━━━━━ Information given ━━━━━
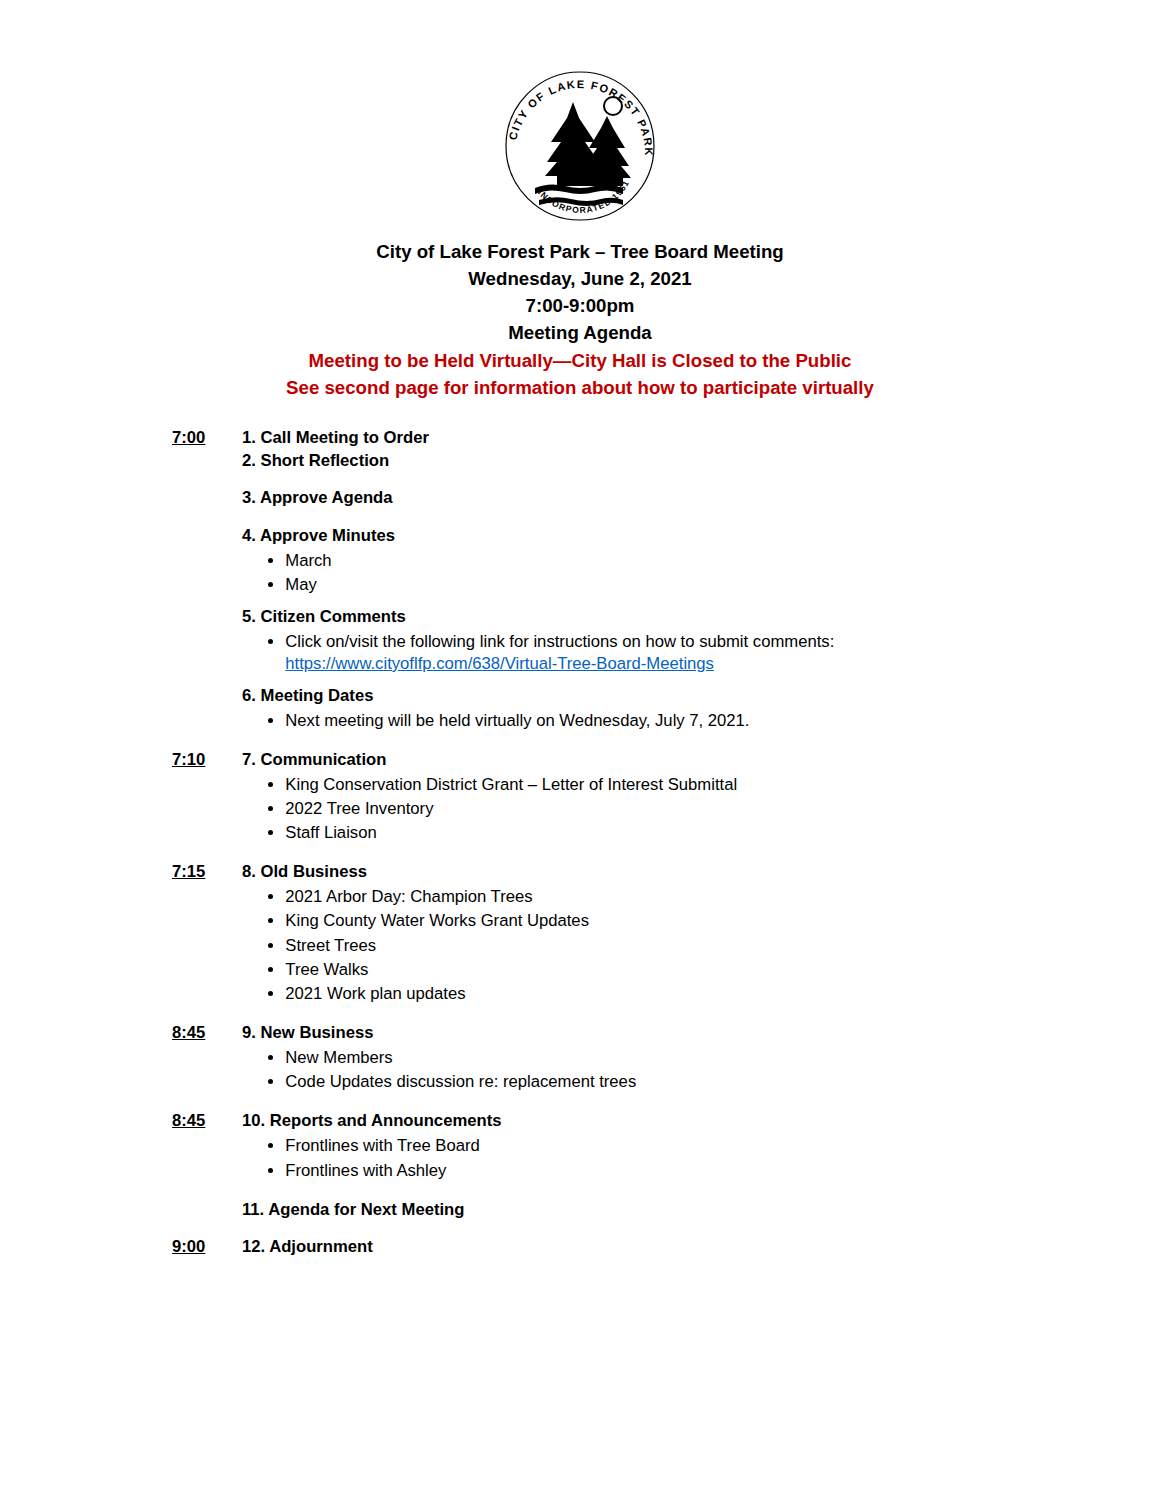CITY OF LAKE FOREST PARK INCORPORATED 1961
City of Lake Forest Park – Tree Board Meeting
Wednesday, June 2, 2021
7:00-9:00pm
Meeting Agenda
Meeting to be Held Virtually—City Hall is Closed to the Public
See second page for information about how to participate virtually
7:00
1. Call Meeting to Order
2. Short Reflection
3. Approve Agenda
4. Approve Minutes
March
May
5. Citizen Comments
Click on/visit the following link for instructions on how to submit comments:
https://www.cityoflfp.com/638/Virtual-Tree-Board-Meetings
6. Meeting Dates
Next meeting will be held virtually on Wednesday, July 7, 2021.
7:10
7. Communication
King Conservation District Grant – Letter of Interest Submittal
2022 Tree Inventory
Staff Liaison
7:15
8. Old Business
2021 Arbor Day: Champion Trees
King County Water Works Grant Updates
Street Trees
Tree Walks
2021 Work plan updates
8:45
9. New Business
New Members
Code Updates discussion re: replacement trees
8:45
10. Reports and Announcements
Frontlines with Tree Board
Frontlines with Ashley
11. Agenda for Next Meeting
9:00
12. Adjournment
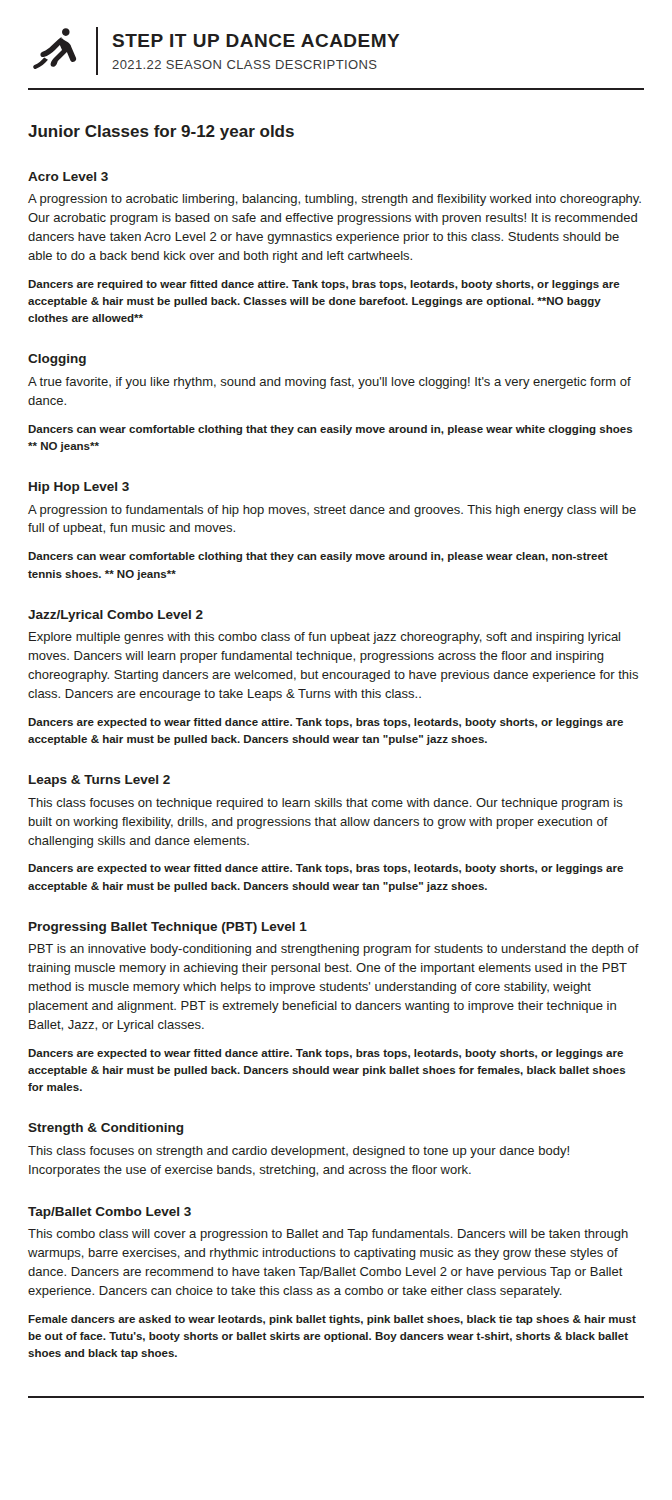STEP IT UP DANCE ACADEMY
2021.22 SEASON CLASS DESCRIPTIONS
Junior Classes for 9-12 year olds
Acro Level 3
A progression to acrobatic limbering, balancing, tumbling, strength and flexibility worked into choreography. Our acrobatic program is based on safe and effective progressions with proven results! It is recommended dancers have taken Acro Level 2 or have gymnastics experience prior to this class. Students should be able to do a back bend kick over and both right and left cartwheels.
Dancers are required to wear fitted dance attire. Tank tops, bras tops, leotards, booty shorts, or leggings are acceptable & hair must be pulled back. Classes will be done barefoot. Leggings are optional. **NO baggy clothes are allowed**
Clogging
A true favorite, if you like rhythm, sound and moving fast, you'll love clogging! It's a very energetic form of dance.
Dancers can wear comfortable clothing that they can easily move around in, please wear white clogging shoes ** NO jeans**
Hip Hop Level 3
A progression to fundamentals of hip hop moves, street dance and grooves. This high energy class will be full of upbeat, fun music and moves.
Dancers can wear comfortable clothing that they can easily move around in, please wear clean, non-street tennis shoes. ** NO jeans**
Jazz/Lyrical Combo Level 2
Explore multiple genres with this combo class of fun upbeat jazz choreography, soft and inspiring lyrical moves. Dancers will learn proper fundamental technique, progressions across the floor and inspiring choreography. Starting dancers are welcomed, but encouraged to have previous dance experience for this class. Dancers are encourage to take Leaps & Turns with this class..
Dancers are expected to wear fitted dance attire. Tank tops, bras tops, leotards, booty shorts, or leggings are acceptable & hair must be pulled back. Dancers should wear tan "pulse" jazz shoes.
Leaps & Turns Level 2
This class focuses on technique required to learn skills that come with dance. Our technique program is built on working flexibility, drills, and progressions that allow dancers to grow with proper execution of challenging skills and dance elements.
Dancers are expected to wear fitted dance attire. Tank tops, bras tops, leotards, booty shorts, or leggings are acceptable & hair must be pulled back. Dancers should wear tan "pulse" jazz shoes.
Progressing Ballet Technique (PBT) Level 1
PBT is an innovative body-conditioning and strengthening program for students to understand the depth of training muscle memory in achieving their personal best. One of the important elements used in the PBT method is muscle memory which helps to improve students' understanding of core stability, weight placement and alignment. PBT is extremely beneficial to dancers wanting to improve their technique in Ballet, Jazz, or Lyrical classes.
Dancers are expected to wear fitted dance attire. Tank tops, bras tops, leotards, booty shorts, or leggings are acceptable & hair must be pulled back. Dancers should wear pink ballet shoes for females, black ballet shoes for males.
Strength & Conditioning
This class focuses on strength and cardio development, designed to tone up your dance body! Incorporates the use of exercise bands, stretching, and across the floor work.
Tap/Ballet Combo Level 3
This combo class will cover a progression to Ballet and Tap fundamentals. Dancers will be taken through warmups, barre exercises, and rhythmic introductions to captivating music as they grow these styles of dance. Dancers are recommend to have taken Tap/Ballet Combo Level 2 or have pervious Tap or Ballet experience. Dancers can choice to take this class as a combo or take either class separately.
Female dancers are asked to wear leotards, pink ballet tights, pink ballet shoes, black tie tap shoes & hair must be out of face. Tutu's, booty shorts or ballet skirts are optional. Boy dancers wear t-shirt, shorts & black ballet shoes and black tap shoes.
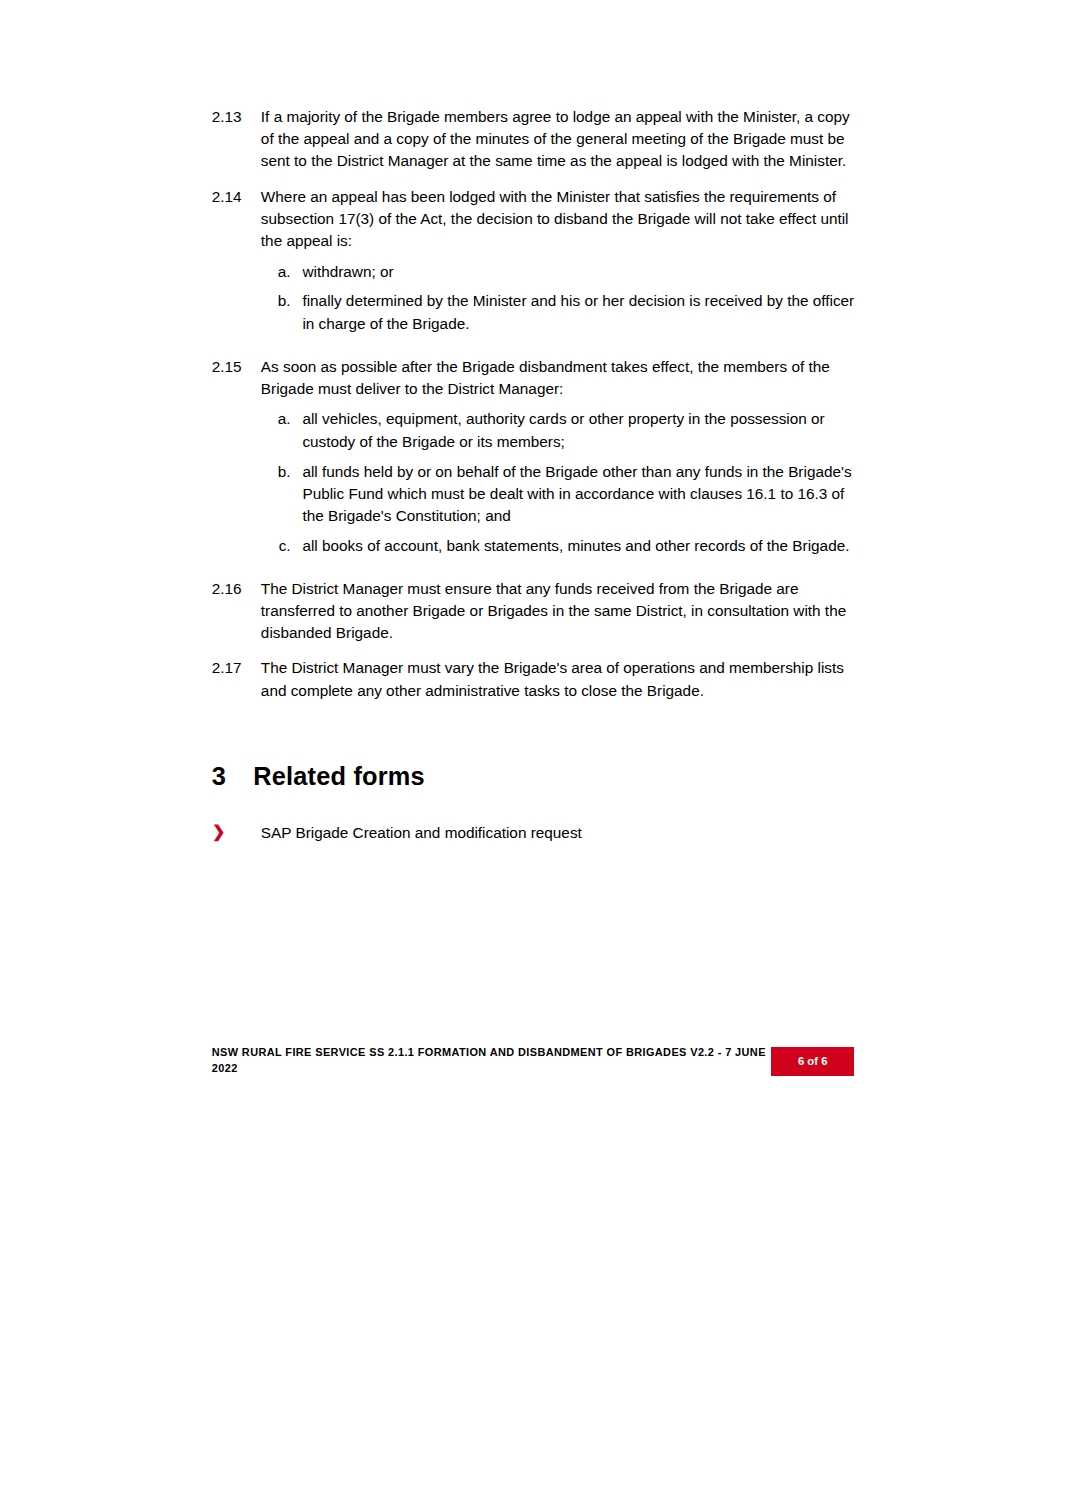2.13
If a majority of the Brigade members agree to lodge an appeal with the Minister, a copy of the appeal and a copy of the minutes of the general meeting of the Brigade must be sent to the District Manager at the same time as the appeal is lodged with the Minister.
2.14
Where an appeal has been lodged with the Minister that satisfies the requirements of subsection 17(3) of the Act, the decision to disband the Brigade will not take effect until the appeal is:
withdrawn; or
finally determined by the Minister and his or her decision is received by the officer in charge of the Brigade.
2.15
As soon as possible after the Brigade disbandment takes effect, the members of the Brigade must deliver to the District Manager:
all vehicles, equipment, authority cards or other property in the possession or custody of the Brigade or its members;
all funds held by or on behalf of the Brigade other than any funds in the Brigade's Public Fund which must be dealt with in accordance with clauses 16.1 to 16.3 of the Brigade's Constitution; and
all books of account, bank statements, minutes and other records of the Brigade.
2.16
The District Manager must ensure that any funds received from the Brigade are transferred to another Brigade or Brigades in the same District, in consultation with the disbanded Brigade.
2.17
The District Manager must vary the Brigade's area of operations and membership lists and complete any other administrative tasks to close the Brigade.
3 Related forms
❯
SAP Brigade Creation and modification request
NSW Rural Fire Service SS 2.1.1 Formation and Disbandment of Brigades V2.2 - 7 June 2022
6 of 6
━━━━━
(What you should do):
Looking back at the data above, tally each line that includes the word "around", then answer with the total alone.

(Response to the task):
2